I have spent the last several months stressing over my job. Taking care of kids is fun and easy, but inconsistent and not enough money. I've also been substitute teaching, but still not making enough. After Jonathan missed another round of layoffs at work but still had to take a (second) pay cut, things have gotten even tighter for us. You can only stress about it so much though so I am trying not to get all worried about it all. I know that God will take care of us.
We were able to get a business license to rent the condominiums that we own. That is indeed a blessing. We have been all working together on setting rates and getting the basic aspects of the business set up. We will have a calendar and webpage soon, but until then we are hoping to get started renting a few weeks here and there so that we can make the mortgage payments and avoid foreclosure. If you want a nice place to stay at North Myrtle Beach, then feel free to email me.
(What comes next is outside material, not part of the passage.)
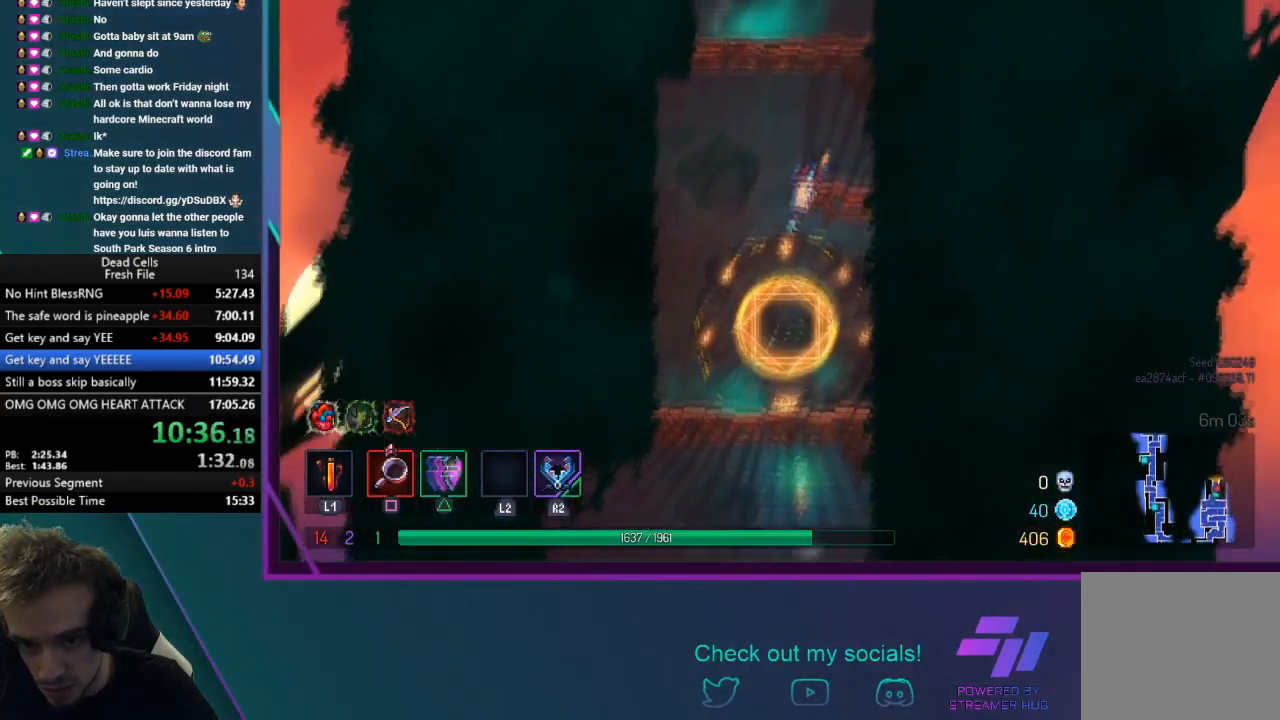
{"buttons": ["CROSS"], "left_stick": "center", "events": [[33, "left_stick", "center"], [134, "CROSS", "down"], [200, "left_stick", "left"], [267, "CROSS", "up"], [300, "CROSS", "down"], [434, "left_stick", "center"]]}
My parents were able to rent their house and get enough to barely make the mortgage payments. They had their house listed for sale for years and finally were able to make more progress by renting it. Therefore, they have moved into one of our extra rooms and while it has been an adjustment, I think it has certainly been a blessing as well. It gives them a way to avoid losing their house and it gives us help around our house. It is especially nice to have built-in babysitters and help making dinner at the end of the day. We are all very fortunate.
As the end of the school year quickly approaches, I have been a lot more active in searching for a teaching job for next year. Yesterday I spent the morning at the school system's job fair. I don't think much will come of it because there were thousands of people there and only a handful of positions available. It seems that since the economy is so bad that everyone thinks, "Oh I could teach. That would be easy." Besides, there's really only one computer teacher at each school so probably only one or two openings out of the whole system each year.
It only adds to the pressure that now my pregnancy is starting to show. I am 14 weeks along this week and I am only comfortable in maternity clothes. Yesterday at the job fair I just kept praying over and over again that it wouldn't be obvious that I was pregnant. I wore a suit that was slightly big and just buttoned the jacket. I don't really think that it was too apparent, but obviously as time progresses this problem is only going to get worse.
So about the blog. First it was not wanting to spill the beans about being pregnant and deal with the anxiety of another possible miscarriage that kept me from blogging. Then it changed. It is hard to go about working a full day and then come home to blog when really I am spending time worrying about our finances and what I can do to earn more money for my family or instead spending time doing everything I can to avoid worrying about our finances. I have really taken a lot of the personal stuff out of my blog and instead just made sure that I've been documenting Julianna's cute stories every once in a while. This is the most important to me although I realize that it is not necessarily the most interesting for everyone else. Plus, I feel like I always whine and I don't want this to turn into a place that is full of nothing but whining.
So please forgive me. I'll try to be if not a better blogger, then at least a more frequent one. :)
Also, if you will, please say a prayer for our financial situation - specifically that I am able to find a full-time job soon. I don't know what I'm going to do when school gets out and there are no sub jobs and certainly no full-time teaching jobs until the fall.